┌──

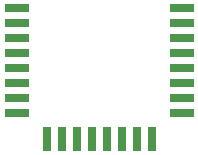
<source format=gbr>
%TF.GenerationSoftware,KiCad,Pcbnew,(5.1.9)-1*%
%TF.CreationDate,2021-12-13T23:40:31+01:00*%
%TF.ProjectId,e18sock,65313873-6f63-46b2-9e6b-696361645f70,rev?*%
%TF.SameCoordinates,Original*%
%TF.FileFunction,Paste,Top*%
%TF.FilePolarity,Positive*%
%FSLAX46Y46*%
G04 Gerber Fmt 4.6, Leading zero omitted, Abs format (unit mm)*
G04 Created by KiCad (PCBNEW (5.1.9)-1) date 2021-12-13 23:40:31*
%MOMM*%
%LPD*%
G01*
G04 APERTURE LIST*
%ADD10R,2.000000X0.800000*%
%ADD11R,0.800000X2.000000*%
G04 APERTURE END LIST*
D10*
%TO.C,E-18-MS1-PCB*%
X121270000Y-48610000D03*
X121270000Y-47340000D03*
X121270000Y-46070000D03*
X121270000Y-44800000D03*
X121270000Y-43530000D03*
X121270000Y-42260000D03*
X121270000Y-40990000D03*
X121270000Y-39720000D03*
D11*
X132700000Y-50870000D03*
X131430000Y-50870000D03*
X130160000Y-50870000D03*
X128890000Y-50870000D03*
X127620000Y-50870000D03*
X126350000Y-50870000D03*
X125080000Y-50870000D03*
X123810000Y-50870000D03*
D10*
X135270000Y-39720000D03*
X135270000Y-40990000D03*
X135270000Y-42260000D03*
X135270000Y-43530000D03*
X135270000Y-44800000D03*
X135270000Y-46070000D03*
X135270000Y-47340000D03*
X135270000Y-48610000D03*
%TD*%
M02*

</source>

└──

Problem statement » In the records above, collect each line with "APERTURE".

Written answer »
G04 APERTURE LIST*
G04 APERTURE END LIST*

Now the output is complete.